[Dataset entries]
◆ ◆ ◆ ◆
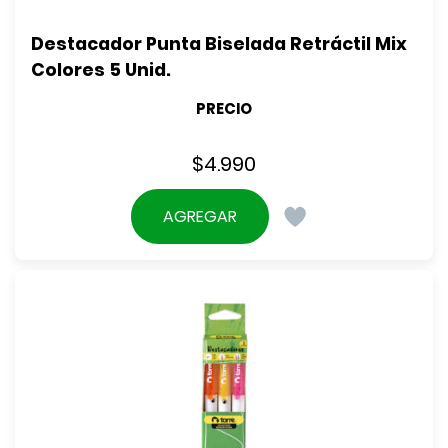
Destacador Punta Biselada Retráctil Mix 
Colores 5 Unid.
PRECIO
$
4.990
AGREGAR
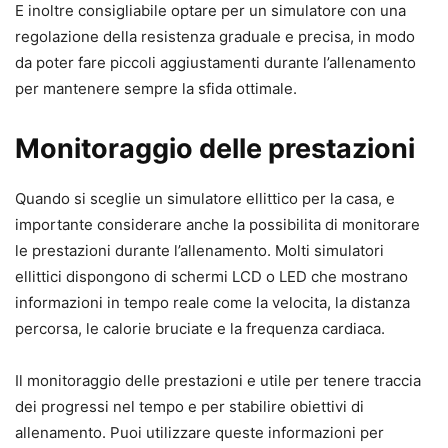
E inoltre consigliabile optare per un simulatore con una
regolazione della resistenza graduale e precisa, in modo
da poter fare piccoli aggiustamenti durante l’allenamento
per mantenere sempre la sfida ottimale.
Monitoraggio delle prestazioni
Quando si sceglie un simulatore ellittico per la casa, e
importante considerare anche la possibilita di monitorare
le prestazioni durante l’allenamento. Molti simulatori
ellittici dispongono di schermi LCD o LED che mostrano
informazioni in tempo reale come la velocita, la distanza
percorsa, le calorie bruciate e la frequenza cardiaca.
Il monitoraggio delle prestazioni e utile per tenere traccia
dei progressi nel tempo e per stabilire obiettivi di
allenamento. Puoi utilizzare queste informazioni per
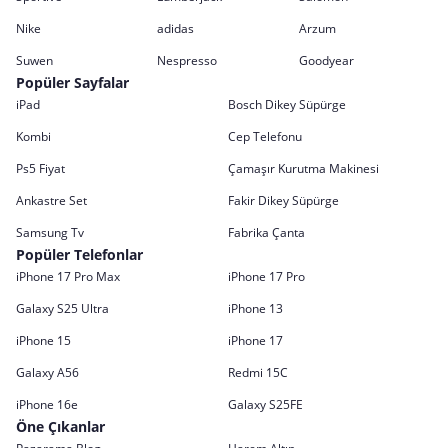
Nike
adidas
Arzum
Suwen
Nespresso
Goodyear
Popüler Sayfalar
iPad
Bosch Dikey Süpürge
Kombi
Cep Telefonu
Ps5 Fiyat
Çamaşır Kurutma Makinesi
Ankastre Set
Fakir Dikey Süpürge
Samsung Tv
Fabrika Çanta
Popüler Telefonlar
iPhone 17 Pro Max
iPhone 17 Pro
Galaxy S25 Ultra
iPhone 13
iPhone 15
iPhone 17
Galaxy A56
Redmi 15C
iPhone 16e
Galaxy S25FE
Öne Çıkanlar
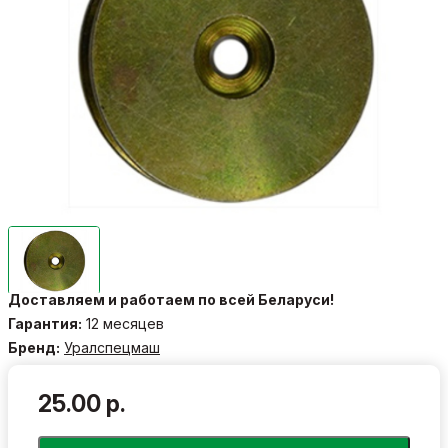
Доставляем и работаем по всей Беларуси!
Гарантия:
12 месяцев
Бренд:
Уралспецмаш
25.00 р.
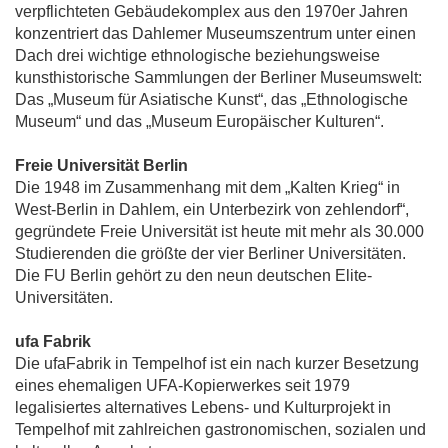
verpflichteten Gebäudekomplex aus den 1970er Jahren
konzentriert das Dahlemer Museumszentrum unter einen
Dach drei wichtige ethnologische beziehungsweise
kunsthistorische Sammlungen der Berliner Museumswelt:
Das „Museum für Asiatische Kunst“, das „Ethnologische
Museum“ und das „Museum Europäischer Kulturen“.
Freie Universität Berlin
Die 1948 im Zusammenhang mit dem „Kalten Krieg“ in
West-Berlin in Dahlem, ein Unterbezirk von zehlendorf“,
gegründete Freie Universität ist heute mit mehr als 30.000
Studierenden die größte der vier Berliner Universitäten.
Die FU Berlin gehört zu den neun deutschen Elite-
Universitäten.
ufa Fabrik
Die ufaFabrik in Tempelhof ist ein nach kurzer Besetzung
eines ehemaligen UFA-Kopierwerkes seit 1979
legalisiertes alternatives Lebens- und Kulturprojekt in
Tempelhof mit zahlreichen gastronomischen, sozialen und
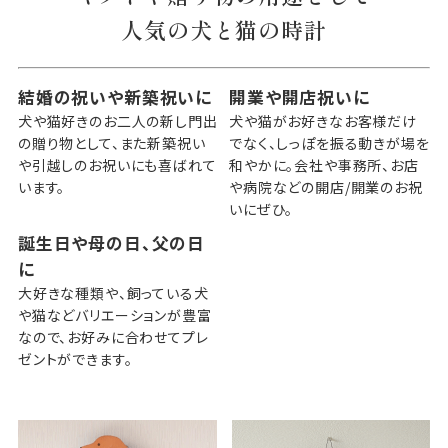
人気の犬と猫の時計
結婚の祝いや新築祝いに
開業や開店祝いに
犬や猫好きのお二人の新し門出
犬や猫がお好きなお客様だけ
の贈り物として、また新築祝い
でなく、しっぽを振る動きが場を
や引越しのお祝いにも喜ばれて
和やかに。会社や事務所、お店
います。
や病院などの開店/開業のお祝
いにぜひ。
誕生日や母の日、父の日
に
大好きな種類や、飼っている犬
や猫などバリエーションが豊富
なので、お好みに合わせてプレ
ゼントができます。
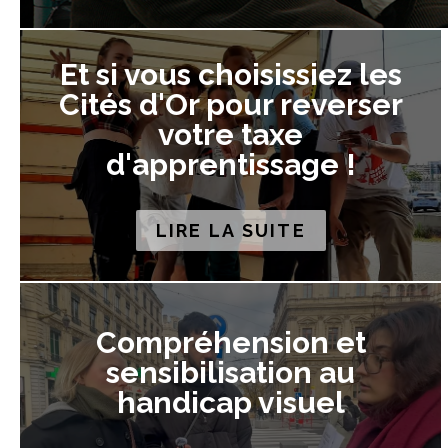
Et si vous choisissiez les
Cités d'Or pour reverser
votre taxe
d'apprentissage !
LIRE LA SUITE
Compréhension et
sensibilisation au
handicap visuel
◆ ◆ ◆ ◆
# ACTIVITY
Search the entries for the string "Freie" and copy each line where it occurs.

# REPLY
Freie Universität Berlin
gegründete Freie Universität ist heute mit mehr als 30.000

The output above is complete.